Saat itu tanggal 9 November 2014, pukul sebelas malam kontraksi sudah lima menit sekali. Kulirik suamiku yang terlelap. Lagi-lagi aku ragu hendak membangunkannya. Sampai sekitar jam setengah duabelasan, suamiku terbangun dan mendekatiku.
"Kenapa belum tidur? Apa yang dirasakan?" Tanyanya. Aku hanya menggeleng, aku sudah tidak sanggup lagi bicara.
"Kenapa, Dek? Mules, ya? Udah kerasa mau lahiran?" Tanyanya lagi. Lagi-lagi aku hanya menggeleng.
"Aku mau buang air," jawabku menahan sakit, baru tiga langkah menuju kamar mandi, aku sudah tidak sanggup.
"Ayo kita ke bidan," suamiku memapahku kembali ke tempat tidur. Aku menggeleng.
"Kugendong, ya? Atau bidannya kupanggil ke sini," ujarnya lagi. Aku menggeleng karena memang sudah tak kuat menahan sakit.

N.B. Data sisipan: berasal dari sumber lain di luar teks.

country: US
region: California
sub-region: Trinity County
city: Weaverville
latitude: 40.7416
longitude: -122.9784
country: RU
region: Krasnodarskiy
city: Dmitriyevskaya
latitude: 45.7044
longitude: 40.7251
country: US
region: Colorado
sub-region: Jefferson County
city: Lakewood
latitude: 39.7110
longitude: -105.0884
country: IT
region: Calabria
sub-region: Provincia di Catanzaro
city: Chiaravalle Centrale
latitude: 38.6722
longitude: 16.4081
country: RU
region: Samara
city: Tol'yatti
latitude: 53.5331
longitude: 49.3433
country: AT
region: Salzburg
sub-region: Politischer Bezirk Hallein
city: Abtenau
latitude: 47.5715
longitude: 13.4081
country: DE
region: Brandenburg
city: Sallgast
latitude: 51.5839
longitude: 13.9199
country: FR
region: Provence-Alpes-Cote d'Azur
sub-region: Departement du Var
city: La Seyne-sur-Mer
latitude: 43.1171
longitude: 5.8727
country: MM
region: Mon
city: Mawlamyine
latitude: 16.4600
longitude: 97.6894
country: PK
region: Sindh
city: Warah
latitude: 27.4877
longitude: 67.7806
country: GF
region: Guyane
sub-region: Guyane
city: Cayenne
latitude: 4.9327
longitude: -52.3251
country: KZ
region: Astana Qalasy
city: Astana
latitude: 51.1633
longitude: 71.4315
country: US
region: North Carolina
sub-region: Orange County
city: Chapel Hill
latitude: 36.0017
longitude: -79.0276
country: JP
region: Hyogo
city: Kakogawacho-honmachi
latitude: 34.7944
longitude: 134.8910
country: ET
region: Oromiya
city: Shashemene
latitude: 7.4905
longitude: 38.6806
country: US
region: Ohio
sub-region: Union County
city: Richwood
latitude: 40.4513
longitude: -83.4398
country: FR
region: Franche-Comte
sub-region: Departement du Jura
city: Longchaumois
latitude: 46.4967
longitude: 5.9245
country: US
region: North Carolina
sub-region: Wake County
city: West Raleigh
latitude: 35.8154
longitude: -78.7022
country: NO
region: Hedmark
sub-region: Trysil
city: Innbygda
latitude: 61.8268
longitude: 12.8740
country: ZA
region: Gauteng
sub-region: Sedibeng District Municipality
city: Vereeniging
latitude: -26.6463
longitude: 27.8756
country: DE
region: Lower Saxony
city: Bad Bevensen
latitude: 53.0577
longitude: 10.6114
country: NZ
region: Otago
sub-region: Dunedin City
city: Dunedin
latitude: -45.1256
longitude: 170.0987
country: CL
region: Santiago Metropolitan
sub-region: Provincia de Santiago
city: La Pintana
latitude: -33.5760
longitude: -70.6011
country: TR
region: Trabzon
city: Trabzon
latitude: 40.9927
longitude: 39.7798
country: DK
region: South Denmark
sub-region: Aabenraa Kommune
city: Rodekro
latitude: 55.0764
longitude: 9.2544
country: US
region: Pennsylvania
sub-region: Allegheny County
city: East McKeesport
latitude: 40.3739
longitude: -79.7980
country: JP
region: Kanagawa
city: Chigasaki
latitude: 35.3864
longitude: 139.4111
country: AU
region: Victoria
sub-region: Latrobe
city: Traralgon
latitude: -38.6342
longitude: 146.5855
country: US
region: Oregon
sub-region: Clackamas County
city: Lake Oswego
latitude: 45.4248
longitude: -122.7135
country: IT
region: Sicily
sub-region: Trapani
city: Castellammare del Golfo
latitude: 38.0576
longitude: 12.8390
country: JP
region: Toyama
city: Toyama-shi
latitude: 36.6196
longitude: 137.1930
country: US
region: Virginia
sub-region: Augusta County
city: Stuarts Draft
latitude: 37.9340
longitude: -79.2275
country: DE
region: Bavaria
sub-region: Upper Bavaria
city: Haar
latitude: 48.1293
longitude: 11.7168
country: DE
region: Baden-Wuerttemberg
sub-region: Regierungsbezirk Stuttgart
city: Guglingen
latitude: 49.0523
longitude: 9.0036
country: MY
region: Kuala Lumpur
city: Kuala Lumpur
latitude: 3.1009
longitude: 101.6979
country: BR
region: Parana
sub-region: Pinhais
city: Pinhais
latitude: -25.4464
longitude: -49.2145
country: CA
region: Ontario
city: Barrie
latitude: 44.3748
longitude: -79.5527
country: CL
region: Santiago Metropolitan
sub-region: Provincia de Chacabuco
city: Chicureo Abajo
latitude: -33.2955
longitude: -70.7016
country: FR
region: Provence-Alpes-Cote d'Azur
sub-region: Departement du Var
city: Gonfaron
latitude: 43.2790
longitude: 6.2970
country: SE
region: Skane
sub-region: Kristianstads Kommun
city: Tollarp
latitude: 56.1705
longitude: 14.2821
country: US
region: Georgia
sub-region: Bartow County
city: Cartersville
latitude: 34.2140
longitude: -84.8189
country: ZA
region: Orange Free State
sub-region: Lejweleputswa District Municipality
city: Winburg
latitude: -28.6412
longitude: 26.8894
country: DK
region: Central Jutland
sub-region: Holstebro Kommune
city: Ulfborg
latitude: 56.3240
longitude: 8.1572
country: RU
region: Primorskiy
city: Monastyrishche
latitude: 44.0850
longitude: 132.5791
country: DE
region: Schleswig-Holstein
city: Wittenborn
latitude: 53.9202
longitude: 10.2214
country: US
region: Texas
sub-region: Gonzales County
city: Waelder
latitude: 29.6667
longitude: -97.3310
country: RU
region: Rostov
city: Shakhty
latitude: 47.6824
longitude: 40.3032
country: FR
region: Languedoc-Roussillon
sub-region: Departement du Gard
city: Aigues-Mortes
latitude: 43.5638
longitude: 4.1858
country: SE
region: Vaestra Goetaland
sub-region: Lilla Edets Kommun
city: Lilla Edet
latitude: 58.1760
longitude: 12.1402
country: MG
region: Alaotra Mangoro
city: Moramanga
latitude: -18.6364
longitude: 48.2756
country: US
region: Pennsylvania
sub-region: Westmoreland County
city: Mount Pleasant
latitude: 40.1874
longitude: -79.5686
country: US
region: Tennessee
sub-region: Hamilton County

Suamiku yang penasaran memeriksa perut dan bagian bawahnya,"tuhkan sudah berdarah, sudah keluar darah, kamu sudah akan lahiran, ayo kita ke bidan!” Ujarnya panik. Aku tak sanggup menjawab, malah tiba-tiba saja ada keinginan kuat untuk mengejan, kontraksi yang kurasakan sudah tak terbendung lagi.
Akhirnya, setelah dua kali mengejan suara tangisan bayi terdengar keras sekali. Kami sama-sama tak menyangka kalau lagi-lagi harus menghadapi kelahiran di rumah tanpa ada orang medis.